**Problem requirements**
Reproduce every record below exactly as written, leaving out any pictures.

**Document layout detection data**
--*--
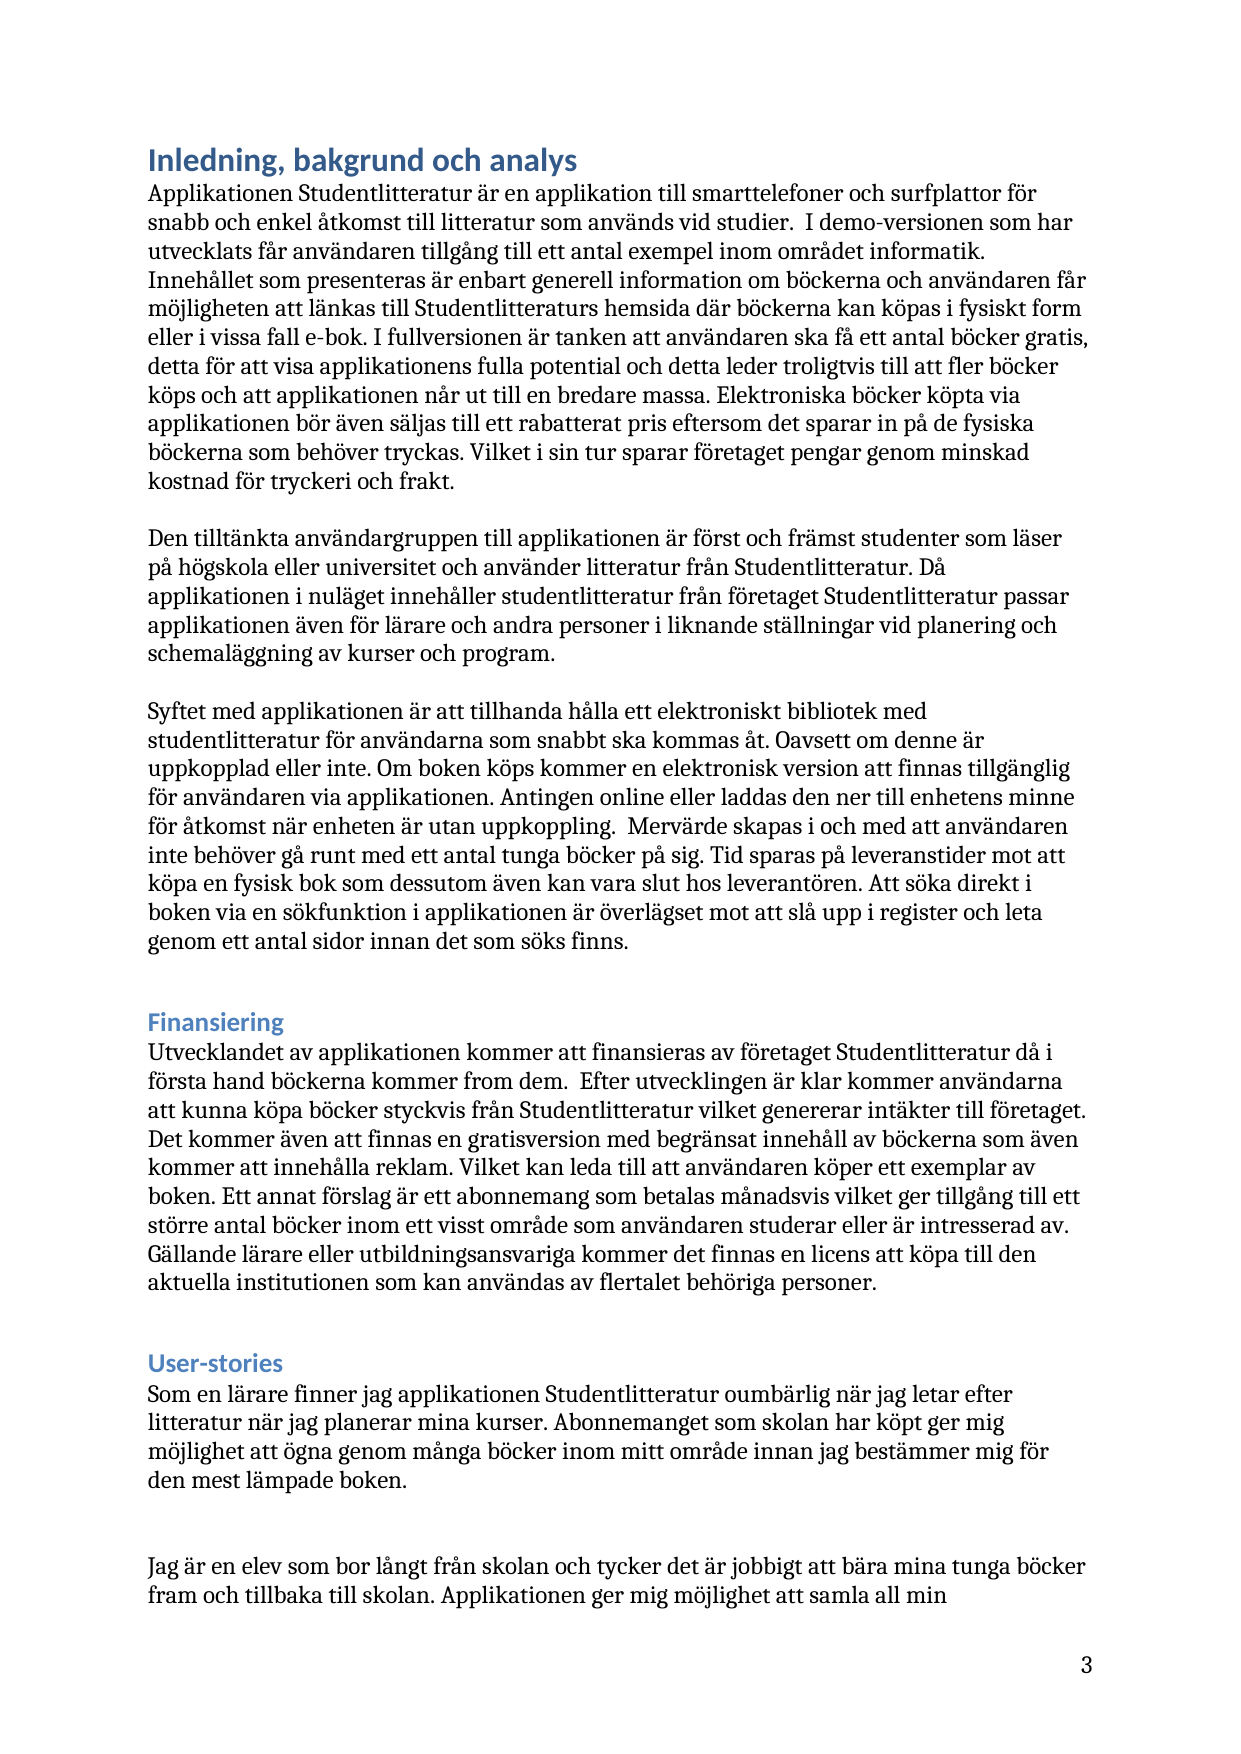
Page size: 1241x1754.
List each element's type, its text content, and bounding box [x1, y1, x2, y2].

text Applikationen Studentlitteratur är en applikation till smarttelefoner och surfplattor för snabb och enkel åtkomst till litteratur som används vid studier. I demo-versionen som har utvecklats får användaren tillgång till ett antal exempel inom området informatik. Innehållet som presenteras är enbart generell information om böckerna och användaren får möjligheten att länkas till Studentlitteraturs hemsida där böckerna kan köpas i fysiskt form eller i vissa fall e-bok. I fullversionen är tanken att användaren ska få ett antal böcker gratis, detta för att visa applikationens fulla potential och detta leder troligtvis till att fler böcker köps och att applikationen når ut till en bredare massa. Elektroniska böcker köpta via applikationen bör även säljas till ett rabatterat pris eftersom det sparar in på de fysiska böckerna som behöver tryckas. Vilket i sin tur sparar företaget pengar genom minskad kostnad för tryckeri och frakt. [148, 179, 1092, 496]
subtitle Finansiering [148, 1005, 1092, 1038]
text Den tilltänkta användargruppen till applikationen är först och främst studenter som läser på högskola eller universitet och använder litteratur från Studentlitteratur. Då applikationen i nuläget innehåller studentlitteratur från företaget Studentlitteratur passar applikationen även för lärare och andra personer i liknande ställningar vid planering och schemaläggning av kurser och program. [148, 524, 1092, 668]
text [148, 1552, 1092, 1609]
subtitle User-stories [148, 1347, 1092, 1379]
subtitle Inledning, bakgrund och analys [148, 139, 1092, 179]
text Som en lärare finner jag applikationen Studentlitteratur oumbärlig när jag letar efter litteratur när jag planerar mina kurser. Abonnemanget som skolan har köpt ger mig möjlighet att ögna genom många böcker inom mitt område innan jag bestämmer mig för den mest lämpade boken. [148, 1379, 1092, 1494]
text Utvecklandet av applikationen kommer att finansieras av företaget Studentlitteratur då i första hand böckerna kommer from dem. Efter utvecklingen är klar kommer användarna att kunna köpa böcker styckvis från Studentlitteratur vilket genererar intäkter till företaget. Det kommer även att finnas en gratisversion med begränsat innehåll av böckerna som även kommer att innehålla reklam. Vilket kan leda till att användaren köper ett exemplar av boken. Ett annat förslag är ett abonnemang som betalas månadsvis vilket ger tillgång till ett större antal böcker inom ett visst område som användaren studerar eller är intresserad av. Gällande lärare eller utbildningsansvariga kommer det finnas en licens att köpa till den aktuella institutionen som kan användas av flertalet behöriga personer. [148, 1038, 1092, 1297]
text Syftet med applikationen är att tillhanda hålla ett elektroniskt bibliotek med studentlitteratur för användarna som snabbt ska kommas åt. Oavsett om denne är uppkopplad eller inte. Om boken köps kommer en elektronisk version att finnas tillgänglig för användaren via applikationen. Antingen online eller laddas den ner till enhetens minne för åtkomst när enheten är utan uppkoppling. Mervärde skapas i och med att användaren inte behöver gå runt med ett antal tunga böcker på sig. Tid sparas på leveranstider mot att köpa en fysisk bok som dessutom även kan vara slut hos leverantören. Att söka direkt i boken via en sökfunktion i applikationen är överlägset mot att slå upp i register och leta genom ett antal sidor innan det som söks finns. [148, 697, 1092, 956]
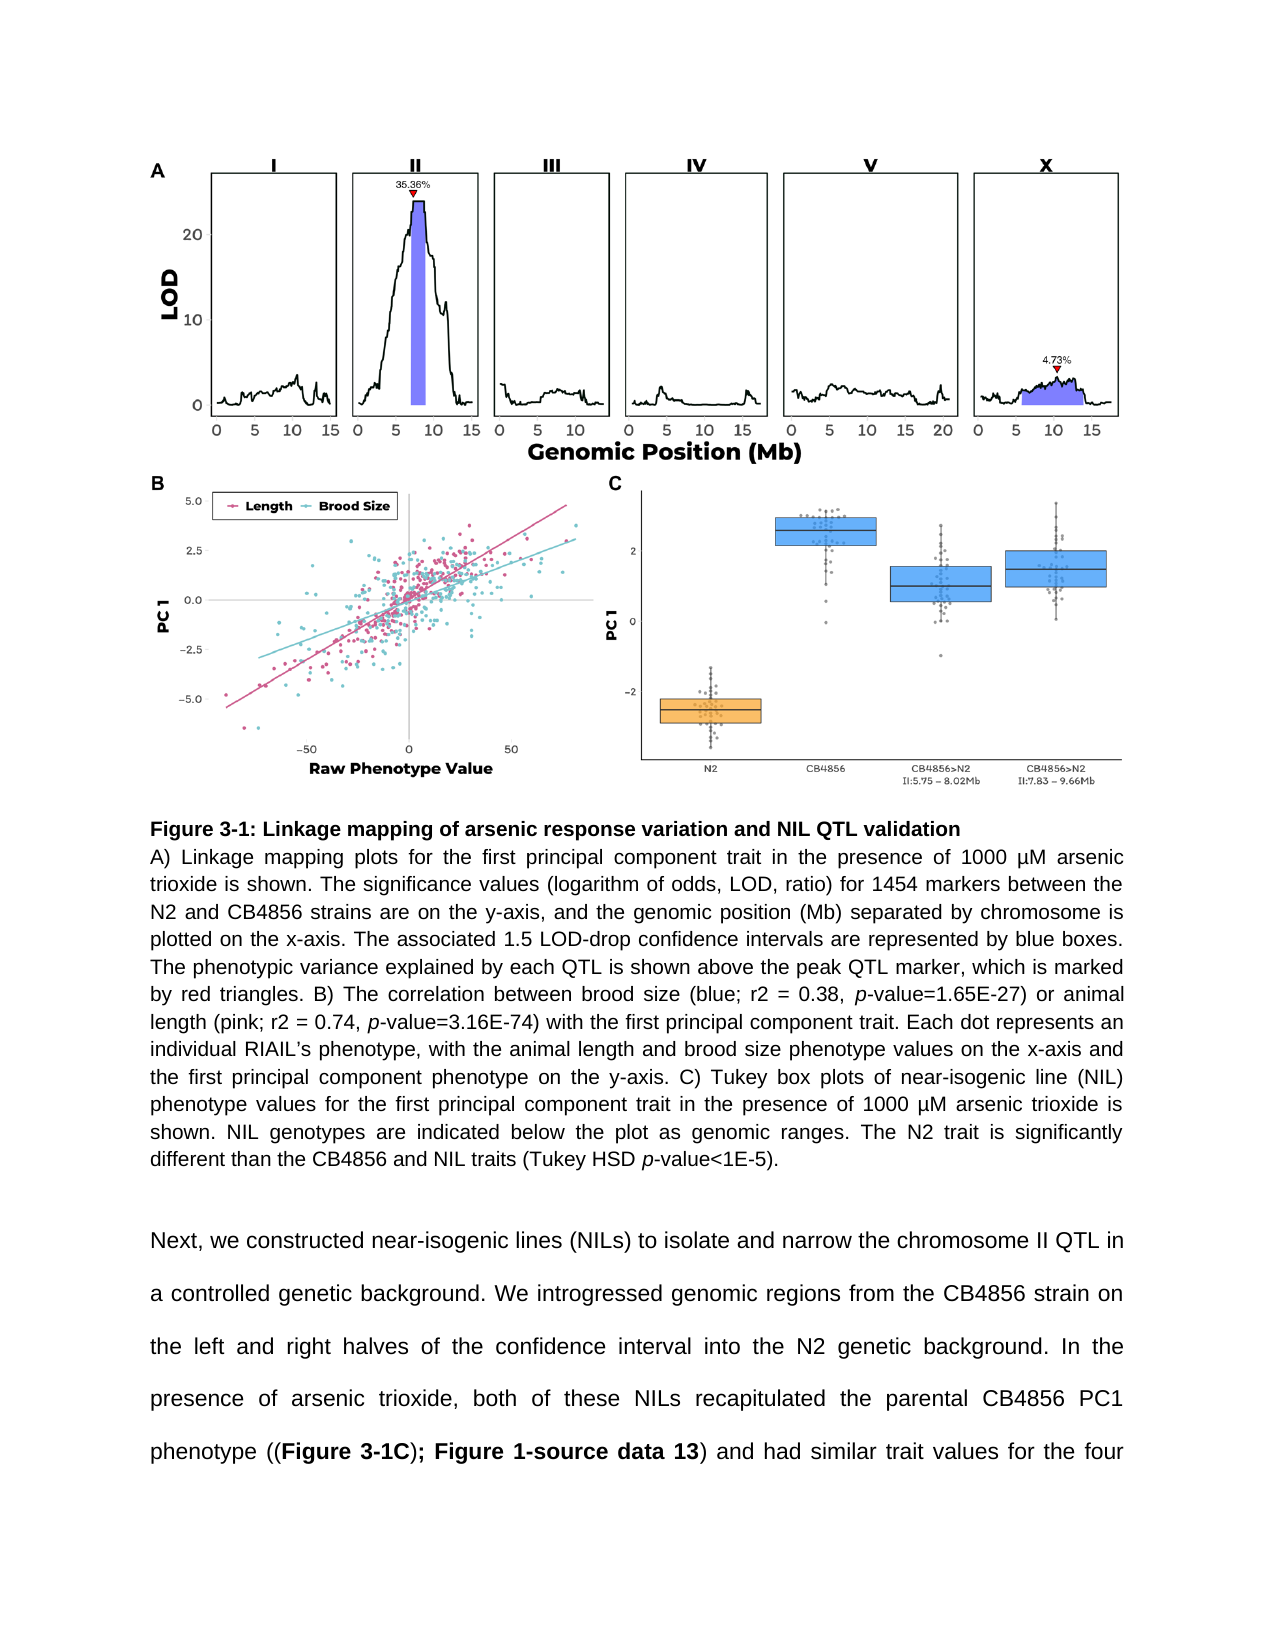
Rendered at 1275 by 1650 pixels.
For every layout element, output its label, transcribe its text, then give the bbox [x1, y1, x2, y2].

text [150, 1227, 1125, 1464]
picture [150, 150, 1125, 791]
text Figure 3-1: Linkage mapping of arsenic response variation and NIL QTL validation [150, 817, 1125, 841]
text A) Linkage mapping plots for the first principal component trait in the presence of 1000 µM arsenic trioxide is shown. The significance values (logarithm of odds, LOD, ratio) for 1454 markers between the N2 and CB4856 strains are on the y-axis, and the genomic position (Mb) separated by chromosome is plotted on the x-axis. The associated 1.5 LOD-drop confidence intervals are represented by blue boxes. The phenotypic variance explained by each QTL is shown above the peak QTL marker, which is marked by red triangles. B) The correlation between brood size (blue; r2 = 0.38, p-value=1.65E-27) or animal length (pink; r2 = 0.74, p-value=3.16E-74) with the first principal component trait. Each dot represents an individual RIAIL’s phenotype, with the animal length and brood size phenotype values on the x-axis and the first principal component phenotype on the y-axis. C) Tukey box plots of near-isogenic line (NIL) phenotype values for the first principal component trait in the presence of 1000 µM arsenic trioxide is shown. NIL genotypes are indicated below the plot as genomic ranges. The N2 trait is significantly different than the CB4856 and NIL traits (Tukey HSD p-value<1E-5). [150, 844, 1125, 1171]
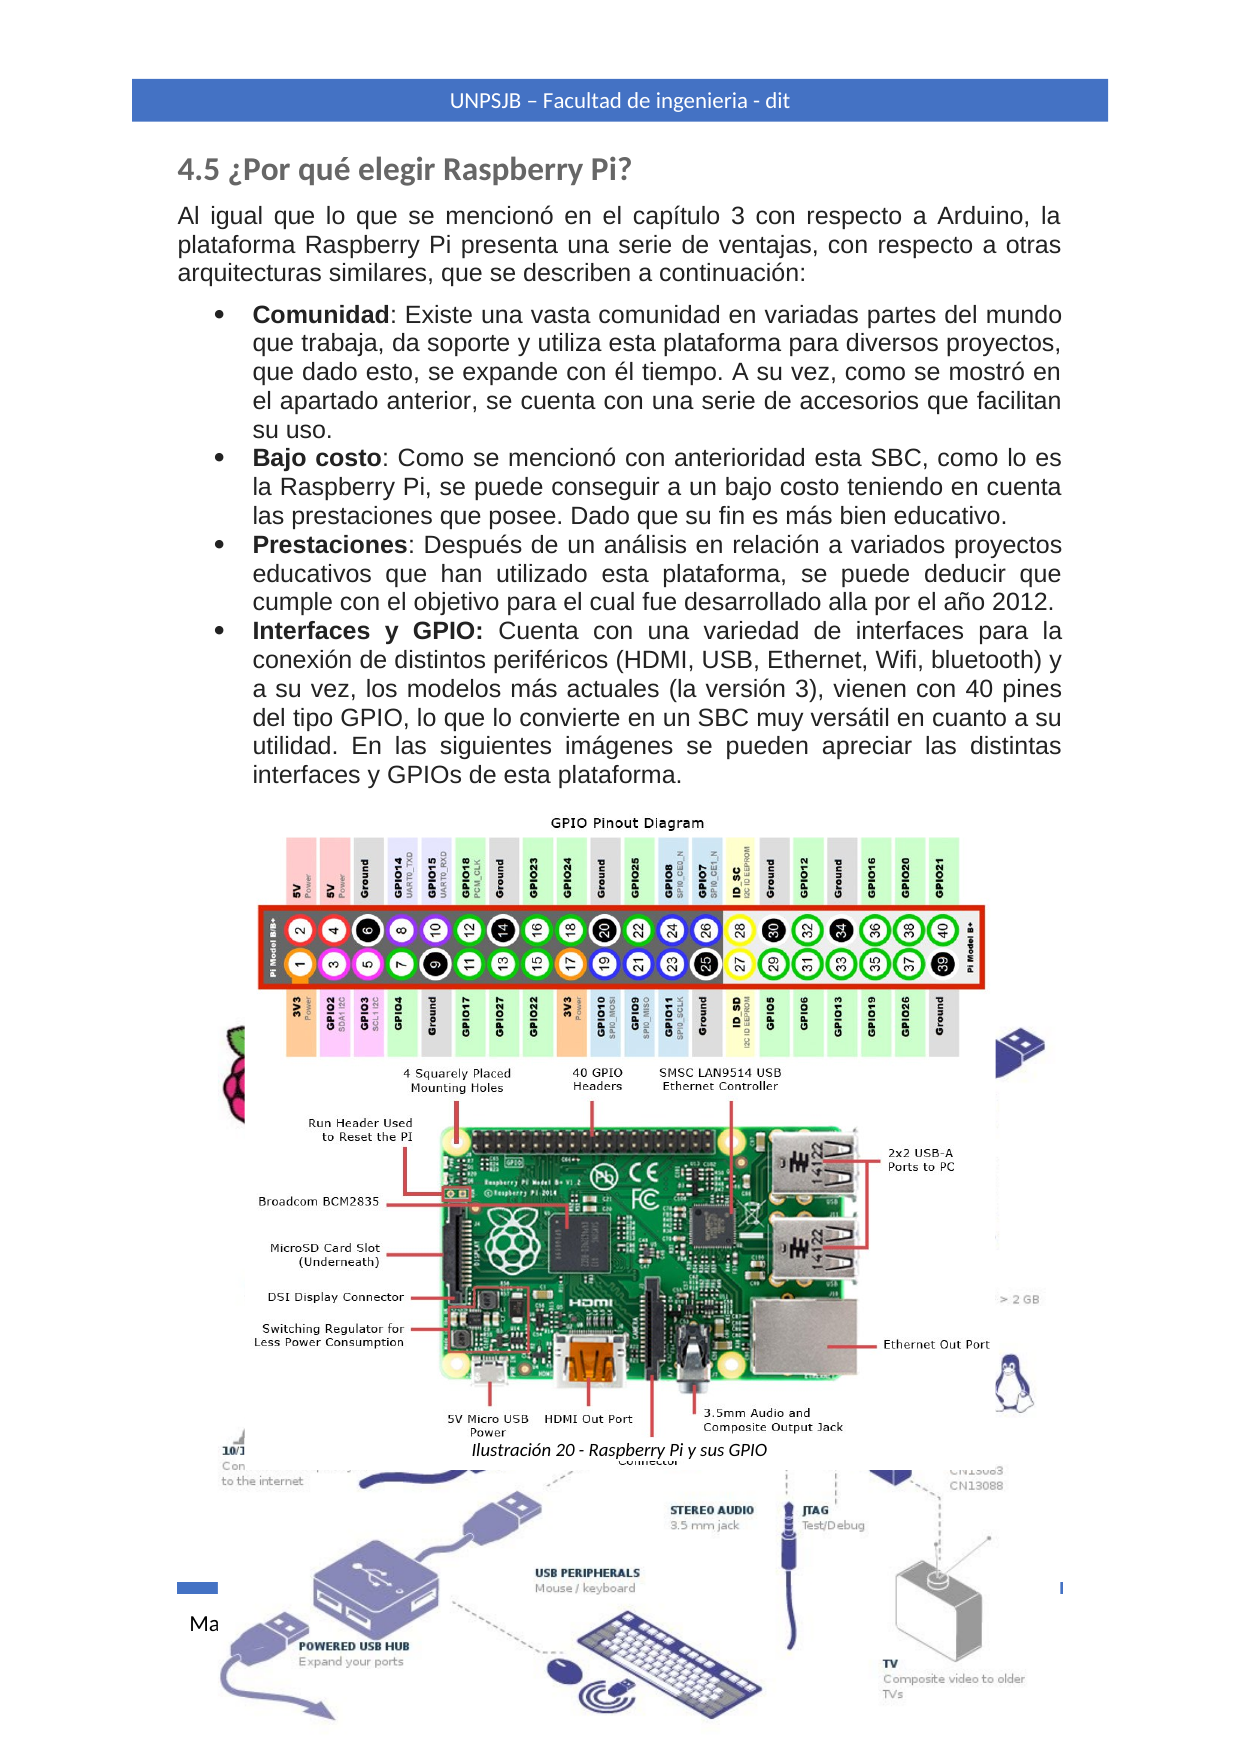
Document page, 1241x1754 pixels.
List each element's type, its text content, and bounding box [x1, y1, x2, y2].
--*--
**Expected answer**
Page size: 1241x1754.
List each element's type, its text content, and bounding box [x1, y1, x2, y2].

text Applikationen Studentlitteratur är en applikation till smarttelefoner och surfplattor för snabb och enkel åtkomst till litteratur som används vid studier. I demo-versionen som har utvecklats får användaren tillgång till ett antal exempel inom området informatik. Innehållet som presenteras är enbart generell information om böckerna och användaren får möjligheten att länkas till Studentlitteraturs hemsida där böckerna kan köpas i fysiskt form eller i vissa fall e-bok. I fullversionen är tanken att användaren ska få ett antal böcker gratis, detta för att visa applikationens fulla potential och detta leder troligtvis till att fler böcker köps och att applikationen når ut till en bredare massa. Elektroniska böcker köpta via applikationen bör även säljas till ett rabatterat pris eftersom det sparar in på de fysiska böckerna som behöver tryckas. Vilket i sin tur sparar företaget pengar genom minskad kostnad för tryckeri och frakt. [148, 179, 1092, 496]
subtitle Finansiering [148, 1005, 1092, 1038]
text Den tilltänkta användargruppen till applikationen är först och främst studenter som läser på högskola eller universitet och använder litteratur från Studentlitteratur. Då applikationen i nuläget innehåller studentlitteratur från företaget Studentlitteratur passar applikationen även för lärare och andra personer i liknande ställningar vid planering och schemaläggning av kurser och program. [148, 524, 1092, 668]
text [148, 1552, 1092, 1609]
subtitle User-stories [148, 1347, 1092, 1379]
subtitle Inledning, bakgrund och analys [148, 139, 1092, 179]
text Som en lärare finner jag applikationen Studentlitteratur oumbärlig när jag letar efter litteratur när jag planerar mina kurser. Abonnemanget som skolan har köpt ger mig möjlighet att ögna genom många böcker inom mitt område innan jag bestämmer mig för den mest lämpade boken. [148, 1379, 1092, 1494]
text Utvecklandet av applikationen kommer att finansieras av företaget Studentlitteratur då i första hand böckerna kommer from dem. Efter utvecklingen är klar kommer användarna att kunna köpa böcker styckvis från Studentlitteratur vilket genererar intäkter till företaget. Det kommer även att finnas en gratisversion med begränsat innehåll av böckerna som även kommer att innehålla reklam. Vilket kan leda till att användaren köper ett exemplar av boken. Ett annat förslag är ett abonnemang som betalas månadsvis vilket ger tillgång till ett större antal böcker inom ett visst område som användaren studerar eller är intresserad av. Gällande lärare eller utbildningsansvariga kommer det finnas en licens att köpa till den aktuella institutionen som kan användas av flertalet behöriga personer. [148, 1038, 1092, 1297]
text Syftet med applikationen är att tillhanda hålla ett elektroniskt bibliotek med studentlitteratur för användarna som snabbt ska kommas åt. Oavsett om denne är uppkopplad eller inte. Om boken köps kommer en elektronisk version att finnas tillgänglig för användaren via applikationen. Antingen online eller laddas den ner till enhetens minne för åtkomst när enheten är utan uppkoppling. Mervärde skapas i och med att användaren inte behöver gå runt med ett antal tunga böcker på sig. Tid sparas på leveranstider mot att köpa en fysisk bok som dessutom även kan vara slut hos leverantören. Att söka direkt i boken via en sökfunktion i applikationen är överlägset mot att slå upp i register och leta genom ett antal sidor innan det som söks finns. [148, 697, 1092, 956]
Rendered at 1275 by 1650 pixels.
For every layout element, output its label, transcribe its text, then give the bbox [x1, y1, x2, y2].

text [150, 1227, 1125, 1464]
picture [150, 150, 1125, 791]
text Figure 3-1: Linkage mapping of arsenic response variation and NIL QTL validation [150, 817, 1125, 841]
text A) Linkage mapping plots for the first principal component trait in the presence of 1000 µM arsenic trioxide is shown. The significance values (logarithm of odds, LOD, ratio) for 1454 markers between the N2 and CB4856 strains are on the y-axis, and the genomic position (Mb) separated by chromosome is plotted on the x-axis. The associated 1.5 LOD-drop confidence intervals are represented by blue boxes. The phenotypic variance explained by each QTL is shown above the peak QTL marker, which is marked by red triangles. B) The correlation between brood size (blue; r2 = 0.38, p-value=1.65E-27) or animal length (pink; r2 = 0.74, p-value=3.16E-74) with the first principal component trait. Each dot represents an individual RIAIL’s phenotype, with the animal length and brood size phenotype values on the x-axis and the first principal component phenotype on the y-axis. C) Tukey box plots of near-isogenic line (NIL) phenotype values for the first principal component trait in the presence of 1000 µM arsenic trioxide is shown. NIL genotypes are indicated below the plot as genomic ranges. The N2 trait is significantly different than the CB4856 and NIL traits (Tukey HSD p-value<1E-5). [150, 844, 1125, 1171]
Document page, 1241x1754 pixels.
List each element's type, its text content, and bounding box [x1, y1, x2, y2].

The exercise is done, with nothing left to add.